--- Set exercise ---
Convert the lines of the material below, starting at its first line and ending at the line that contains "elevation (m): 350", into a JSON list of strings with one string per line and blank lines omitted.

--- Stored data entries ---
▬▬▬

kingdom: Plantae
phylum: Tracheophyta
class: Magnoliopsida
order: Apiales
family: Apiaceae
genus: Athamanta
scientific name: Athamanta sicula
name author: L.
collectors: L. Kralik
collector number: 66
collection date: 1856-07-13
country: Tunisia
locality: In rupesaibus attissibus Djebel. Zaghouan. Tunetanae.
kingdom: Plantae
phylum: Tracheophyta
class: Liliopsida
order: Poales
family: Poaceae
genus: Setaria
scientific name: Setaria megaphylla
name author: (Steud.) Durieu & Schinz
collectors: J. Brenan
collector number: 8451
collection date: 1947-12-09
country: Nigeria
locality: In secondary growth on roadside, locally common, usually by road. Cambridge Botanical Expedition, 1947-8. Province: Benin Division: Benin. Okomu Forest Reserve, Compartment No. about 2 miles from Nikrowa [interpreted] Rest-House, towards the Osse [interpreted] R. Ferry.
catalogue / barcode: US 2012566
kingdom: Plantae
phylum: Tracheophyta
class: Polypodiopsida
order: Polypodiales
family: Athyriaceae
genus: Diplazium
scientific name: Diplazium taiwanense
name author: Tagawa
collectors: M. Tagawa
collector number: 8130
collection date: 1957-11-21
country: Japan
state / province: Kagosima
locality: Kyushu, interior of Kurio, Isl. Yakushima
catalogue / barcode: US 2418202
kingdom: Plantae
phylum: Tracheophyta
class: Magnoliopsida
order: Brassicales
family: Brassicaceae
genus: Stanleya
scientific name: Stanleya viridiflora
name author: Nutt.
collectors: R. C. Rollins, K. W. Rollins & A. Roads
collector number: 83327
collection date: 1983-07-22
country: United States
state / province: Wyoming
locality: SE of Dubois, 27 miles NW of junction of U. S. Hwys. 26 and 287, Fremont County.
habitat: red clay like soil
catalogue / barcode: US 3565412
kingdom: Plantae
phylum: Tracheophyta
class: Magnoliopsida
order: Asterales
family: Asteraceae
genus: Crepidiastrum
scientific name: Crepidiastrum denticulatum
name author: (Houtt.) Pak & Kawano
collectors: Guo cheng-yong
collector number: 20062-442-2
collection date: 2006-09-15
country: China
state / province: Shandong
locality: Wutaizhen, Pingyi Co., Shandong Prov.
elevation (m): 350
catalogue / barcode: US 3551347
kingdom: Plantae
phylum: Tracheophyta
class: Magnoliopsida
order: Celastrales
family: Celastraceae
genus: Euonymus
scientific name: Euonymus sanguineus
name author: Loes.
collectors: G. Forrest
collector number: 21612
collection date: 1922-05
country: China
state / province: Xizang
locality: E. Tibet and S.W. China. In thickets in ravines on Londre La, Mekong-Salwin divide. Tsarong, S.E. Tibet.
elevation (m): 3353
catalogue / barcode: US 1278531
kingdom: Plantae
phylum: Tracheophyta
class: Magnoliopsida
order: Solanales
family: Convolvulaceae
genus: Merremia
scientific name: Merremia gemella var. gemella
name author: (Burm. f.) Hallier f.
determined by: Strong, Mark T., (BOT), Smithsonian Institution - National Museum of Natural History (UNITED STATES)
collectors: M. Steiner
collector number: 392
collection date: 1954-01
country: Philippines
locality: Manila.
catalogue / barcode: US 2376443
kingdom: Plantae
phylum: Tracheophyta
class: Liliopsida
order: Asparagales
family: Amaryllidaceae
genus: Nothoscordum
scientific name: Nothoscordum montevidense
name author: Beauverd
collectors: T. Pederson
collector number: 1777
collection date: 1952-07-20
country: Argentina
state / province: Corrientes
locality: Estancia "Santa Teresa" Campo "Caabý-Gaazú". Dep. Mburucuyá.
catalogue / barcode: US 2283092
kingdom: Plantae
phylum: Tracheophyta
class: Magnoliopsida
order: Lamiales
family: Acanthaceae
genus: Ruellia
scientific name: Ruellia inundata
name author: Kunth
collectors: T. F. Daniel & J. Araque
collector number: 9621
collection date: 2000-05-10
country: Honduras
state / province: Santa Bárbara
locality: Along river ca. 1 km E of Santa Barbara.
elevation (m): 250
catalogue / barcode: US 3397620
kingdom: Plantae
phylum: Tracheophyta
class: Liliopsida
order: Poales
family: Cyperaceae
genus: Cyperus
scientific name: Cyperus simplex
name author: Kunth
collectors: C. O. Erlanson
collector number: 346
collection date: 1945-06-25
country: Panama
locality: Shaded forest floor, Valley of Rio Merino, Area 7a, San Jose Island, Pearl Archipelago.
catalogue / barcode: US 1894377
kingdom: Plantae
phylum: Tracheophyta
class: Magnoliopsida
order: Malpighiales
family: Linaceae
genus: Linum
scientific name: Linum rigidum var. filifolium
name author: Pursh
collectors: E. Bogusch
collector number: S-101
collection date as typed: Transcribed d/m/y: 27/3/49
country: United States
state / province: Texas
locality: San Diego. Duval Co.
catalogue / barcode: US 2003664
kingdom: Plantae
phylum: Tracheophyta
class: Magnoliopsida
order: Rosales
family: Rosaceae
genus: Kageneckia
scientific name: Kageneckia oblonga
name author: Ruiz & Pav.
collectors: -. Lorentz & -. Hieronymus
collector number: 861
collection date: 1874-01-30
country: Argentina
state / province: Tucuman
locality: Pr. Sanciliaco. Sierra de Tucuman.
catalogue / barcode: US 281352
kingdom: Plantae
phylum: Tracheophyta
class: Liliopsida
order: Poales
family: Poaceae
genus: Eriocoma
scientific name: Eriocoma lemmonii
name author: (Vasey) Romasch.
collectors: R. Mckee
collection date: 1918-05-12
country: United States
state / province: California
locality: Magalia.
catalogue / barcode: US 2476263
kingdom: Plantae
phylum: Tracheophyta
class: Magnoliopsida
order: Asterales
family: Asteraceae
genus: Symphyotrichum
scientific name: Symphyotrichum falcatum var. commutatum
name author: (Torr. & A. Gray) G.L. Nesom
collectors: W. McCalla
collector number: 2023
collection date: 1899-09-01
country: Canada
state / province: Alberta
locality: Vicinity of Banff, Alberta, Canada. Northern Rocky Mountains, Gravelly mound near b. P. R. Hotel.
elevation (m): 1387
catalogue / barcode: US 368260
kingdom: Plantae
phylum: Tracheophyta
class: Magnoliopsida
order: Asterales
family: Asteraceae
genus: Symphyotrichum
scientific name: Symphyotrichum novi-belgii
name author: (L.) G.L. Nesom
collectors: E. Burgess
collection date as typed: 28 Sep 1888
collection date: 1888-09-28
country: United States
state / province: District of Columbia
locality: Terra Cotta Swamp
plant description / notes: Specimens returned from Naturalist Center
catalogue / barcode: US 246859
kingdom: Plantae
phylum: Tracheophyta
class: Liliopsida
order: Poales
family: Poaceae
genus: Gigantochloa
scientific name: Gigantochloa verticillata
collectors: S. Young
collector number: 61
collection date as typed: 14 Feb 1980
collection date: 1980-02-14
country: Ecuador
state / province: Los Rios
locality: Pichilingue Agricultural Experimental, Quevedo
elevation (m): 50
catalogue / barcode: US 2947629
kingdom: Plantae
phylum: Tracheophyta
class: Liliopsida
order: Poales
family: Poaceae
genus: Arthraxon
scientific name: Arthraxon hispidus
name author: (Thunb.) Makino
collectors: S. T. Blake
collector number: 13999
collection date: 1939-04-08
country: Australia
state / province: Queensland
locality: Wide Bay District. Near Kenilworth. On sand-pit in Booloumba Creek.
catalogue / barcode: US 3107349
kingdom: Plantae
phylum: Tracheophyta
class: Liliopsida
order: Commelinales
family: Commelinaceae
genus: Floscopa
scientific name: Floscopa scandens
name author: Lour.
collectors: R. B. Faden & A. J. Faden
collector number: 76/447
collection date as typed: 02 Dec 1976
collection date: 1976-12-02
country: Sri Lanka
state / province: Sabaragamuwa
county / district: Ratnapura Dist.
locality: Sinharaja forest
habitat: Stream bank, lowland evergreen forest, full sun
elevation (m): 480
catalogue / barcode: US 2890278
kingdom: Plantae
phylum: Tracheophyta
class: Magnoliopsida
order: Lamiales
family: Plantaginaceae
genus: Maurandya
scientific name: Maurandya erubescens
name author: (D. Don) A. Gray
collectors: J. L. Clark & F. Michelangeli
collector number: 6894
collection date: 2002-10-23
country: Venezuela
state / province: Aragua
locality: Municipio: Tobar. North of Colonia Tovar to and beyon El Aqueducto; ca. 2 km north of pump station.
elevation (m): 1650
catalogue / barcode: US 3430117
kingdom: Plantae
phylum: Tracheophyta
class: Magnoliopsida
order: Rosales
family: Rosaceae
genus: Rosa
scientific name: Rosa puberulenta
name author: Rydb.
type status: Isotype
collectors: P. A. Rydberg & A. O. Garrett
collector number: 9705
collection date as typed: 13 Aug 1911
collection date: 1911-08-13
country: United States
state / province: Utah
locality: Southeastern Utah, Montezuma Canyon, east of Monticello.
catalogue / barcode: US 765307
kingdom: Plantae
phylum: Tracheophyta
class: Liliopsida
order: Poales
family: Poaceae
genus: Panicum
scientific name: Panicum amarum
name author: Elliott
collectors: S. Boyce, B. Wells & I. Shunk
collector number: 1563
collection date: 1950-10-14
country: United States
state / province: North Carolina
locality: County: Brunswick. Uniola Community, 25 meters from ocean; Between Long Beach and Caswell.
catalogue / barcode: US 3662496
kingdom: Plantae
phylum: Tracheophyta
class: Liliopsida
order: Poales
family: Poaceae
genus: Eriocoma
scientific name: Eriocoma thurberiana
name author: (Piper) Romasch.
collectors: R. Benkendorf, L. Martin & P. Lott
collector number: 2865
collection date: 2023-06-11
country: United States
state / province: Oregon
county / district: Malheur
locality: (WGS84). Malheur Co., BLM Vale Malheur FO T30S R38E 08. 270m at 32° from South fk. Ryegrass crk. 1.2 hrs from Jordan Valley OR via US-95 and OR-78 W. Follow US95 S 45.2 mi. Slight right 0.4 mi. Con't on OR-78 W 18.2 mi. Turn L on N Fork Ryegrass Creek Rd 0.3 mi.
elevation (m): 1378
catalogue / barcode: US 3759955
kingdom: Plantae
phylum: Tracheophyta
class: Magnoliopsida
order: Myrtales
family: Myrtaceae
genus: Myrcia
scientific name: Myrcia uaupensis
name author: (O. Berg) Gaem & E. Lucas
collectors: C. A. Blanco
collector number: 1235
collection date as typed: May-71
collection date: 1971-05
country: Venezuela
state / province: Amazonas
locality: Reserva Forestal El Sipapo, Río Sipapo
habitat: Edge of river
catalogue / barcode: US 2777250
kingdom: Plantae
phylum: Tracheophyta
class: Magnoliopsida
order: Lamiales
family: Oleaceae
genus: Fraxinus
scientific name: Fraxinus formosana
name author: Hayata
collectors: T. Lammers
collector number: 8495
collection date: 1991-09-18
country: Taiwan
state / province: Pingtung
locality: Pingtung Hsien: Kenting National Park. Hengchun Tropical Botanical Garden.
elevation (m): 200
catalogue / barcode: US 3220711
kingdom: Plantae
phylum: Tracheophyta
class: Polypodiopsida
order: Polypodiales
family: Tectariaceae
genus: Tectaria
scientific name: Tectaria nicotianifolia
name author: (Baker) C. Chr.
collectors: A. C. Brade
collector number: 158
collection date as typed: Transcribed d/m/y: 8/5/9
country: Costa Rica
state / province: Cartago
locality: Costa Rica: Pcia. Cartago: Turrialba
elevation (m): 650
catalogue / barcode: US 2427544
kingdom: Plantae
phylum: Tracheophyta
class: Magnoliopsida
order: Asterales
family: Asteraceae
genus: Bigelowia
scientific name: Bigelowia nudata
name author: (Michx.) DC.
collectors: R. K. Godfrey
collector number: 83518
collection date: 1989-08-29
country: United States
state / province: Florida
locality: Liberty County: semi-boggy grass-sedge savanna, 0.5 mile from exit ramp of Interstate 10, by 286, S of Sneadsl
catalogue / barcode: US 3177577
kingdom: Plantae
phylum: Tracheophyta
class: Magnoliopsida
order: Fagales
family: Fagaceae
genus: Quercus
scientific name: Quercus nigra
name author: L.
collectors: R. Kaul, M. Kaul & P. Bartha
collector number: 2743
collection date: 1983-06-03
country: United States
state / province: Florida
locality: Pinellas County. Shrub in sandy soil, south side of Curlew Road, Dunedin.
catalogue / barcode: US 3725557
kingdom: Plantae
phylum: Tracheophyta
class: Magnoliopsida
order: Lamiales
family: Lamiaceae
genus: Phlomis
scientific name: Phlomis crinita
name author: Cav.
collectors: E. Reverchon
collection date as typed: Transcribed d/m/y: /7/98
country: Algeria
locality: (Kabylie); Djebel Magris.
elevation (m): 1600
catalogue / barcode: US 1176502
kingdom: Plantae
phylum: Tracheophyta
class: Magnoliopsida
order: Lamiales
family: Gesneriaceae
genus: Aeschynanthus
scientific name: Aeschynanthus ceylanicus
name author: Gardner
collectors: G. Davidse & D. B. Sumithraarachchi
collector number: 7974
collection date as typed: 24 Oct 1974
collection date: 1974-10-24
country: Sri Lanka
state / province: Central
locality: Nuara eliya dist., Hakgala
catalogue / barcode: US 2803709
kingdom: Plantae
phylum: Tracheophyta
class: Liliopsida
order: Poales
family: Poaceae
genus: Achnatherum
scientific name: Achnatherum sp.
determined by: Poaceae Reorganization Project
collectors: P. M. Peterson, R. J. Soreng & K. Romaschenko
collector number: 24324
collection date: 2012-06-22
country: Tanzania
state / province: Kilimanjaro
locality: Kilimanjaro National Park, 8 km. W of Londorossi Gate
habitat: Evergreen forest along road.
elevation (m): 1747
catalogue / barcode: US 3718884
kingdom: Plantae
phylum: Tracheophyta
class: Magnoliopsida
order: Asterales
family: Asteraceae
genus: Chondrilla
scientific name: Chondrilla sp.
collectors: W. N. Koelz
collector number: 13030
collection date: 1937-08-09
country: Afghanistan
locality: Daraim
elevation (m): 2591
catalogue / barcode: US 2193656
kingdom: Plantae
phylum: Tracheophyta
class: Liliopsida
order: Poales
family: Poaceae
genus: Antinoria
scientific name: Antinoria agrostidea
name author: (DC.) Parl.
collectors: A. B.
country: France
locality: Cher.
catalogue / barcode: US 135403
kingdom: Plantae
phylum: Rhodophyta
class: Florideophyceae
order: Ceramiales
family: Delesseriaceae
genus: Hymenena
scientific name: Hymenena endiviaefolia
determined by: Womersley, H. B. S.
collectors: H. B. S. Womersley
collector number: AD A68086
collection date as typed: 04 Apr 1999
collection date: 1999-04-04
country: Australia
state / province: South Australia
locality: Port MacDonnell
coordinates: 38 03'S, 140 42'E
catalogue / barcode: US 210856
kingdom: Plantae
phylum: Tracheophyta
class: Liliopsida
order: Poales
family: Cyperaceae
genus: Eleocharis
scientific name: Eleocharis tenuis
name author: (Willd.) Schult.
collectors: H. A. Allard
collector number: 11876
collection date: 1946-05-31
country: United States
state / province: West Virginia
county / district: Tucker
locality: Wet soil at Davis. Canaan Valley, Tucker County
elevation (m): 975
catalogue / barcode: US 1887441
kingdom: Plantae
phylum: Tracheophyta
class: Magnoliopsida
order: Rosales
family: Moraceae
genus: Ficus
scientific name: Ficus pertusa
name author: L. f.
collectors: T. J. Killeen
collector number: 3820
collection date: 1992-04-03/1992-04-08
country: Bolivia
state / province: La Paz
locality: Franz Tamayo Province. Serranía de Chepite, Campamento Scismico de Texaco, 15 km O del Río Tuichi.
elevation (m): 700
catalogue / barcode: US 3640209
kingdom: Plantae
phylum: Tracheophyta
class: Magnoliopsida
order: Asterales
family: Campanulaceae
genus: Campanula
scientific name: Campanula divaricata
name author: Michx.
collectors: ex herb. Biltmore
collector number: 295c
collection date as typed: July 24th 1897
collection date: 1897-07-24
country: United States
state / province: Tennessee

▬▬▬

--- Reply to the exercise ---
[
  "kingdom: Plantae",
  "phylum: Tracheophyta",
  "class: Magnoliopsida",
  "order: Apiales",
  "family: Apiaceae",
  "genus: Athamanta",
  "scientific name: Athamanta sicula",
  "name author: L.",
  "collectors: L. Kralik",
  "collector number: 66",
  "collection date: 1856-07-13",
  "country: Tunisia",
  "locality: In rupesaibus attissibus Djebel. Zaghouan. Tunetanae.",
  "kingdom: Plantae",
  "phylum: Tracheophyta",
  "class: Liliopsida",
  "order: Poales",
  "family: Poaceae",
  "genus: Setaria",
  "scientific name: Setaria megaphylla",
  "name author: (Steud.) Durieu & Schinz",
  "collectors: J. Brenan",
  "collector number: 8451",
  "collection date: 1947-12-09",
  "country: Nigeria",
  "locality: In secondary growth on roadside, locally common, usually by road. Cambridge Botanical Expedition, 1947-8. Province: Benin Division: Benin. Okomu Forest Reserve, Compartment No. about 2 miles from Nikrowa [interpreted] Rest-House, towards the Osse [interpreted] R. Ferry.",
  "catalogue / barcode: US 2012566",
  "kingdom: Plantae",
  "phylum: Tracheophyta",
  "class: Polypodiopsida",
  "order: Polypodiales",
  "family: Athyriaceae",
  "genus: Diplazium",
  "scientific name: Diplazium taiwanense",
  "name author: Tagawa",
  "collectors: M. Tagawa",
  "collector number: 8130",
  "collection date: 1957-11-21",
  "country: Japan",
  "state / province: Kagosima",
  "locality: Kyushu, interior of Kurio, Isl. Yakushima",
  "catalogue / barcode: US 2418202",
  "kingdom: Plantae",
  "phylum: Tracheophyta",
  "class: Magnoliopsida",
  "order: Brassicales",
  "family: Brassicaceae",
  "genus: Stanleya",
  "scientific name: Stanleya viridiflora",
  "name author: Nutt.",
  "collectors: R. C. Rollins, K. W. Rollins & A. Roads",
  "collector number: 83327",
  "collection date: 1983-07-22",
  "country: United States",
  "state / province: Wyoming",
  "locality: SE of Dubois, 27 miles NW of junction of U. S. Hwys. 26 and 287, Fremont County.",
  "habitat: red clay like soil",
  "catalogue / barcode: US 3565412",
  "kingdom: Plantae",
  "phylum: Tracheophyta",
  "class: Magnoliopsida",
  "order: Asterales",
  "family: Asteraceae",
  "genus: Crepidiastrum",
  "scientific name: Crepidiastrum denticulatum",
  "name author: (Houtt.) Pak & Kawano",
  "collectors: Guo cheng-yong",
  "collector number: 20062-442-2",
  "collection date: 2006-09-15",
  "country: China",
  "state / province: Shandong",
  "locality: Wutaizhen, Pingyi Co., Shandong Prov.",
  "elevation (m): 350"
]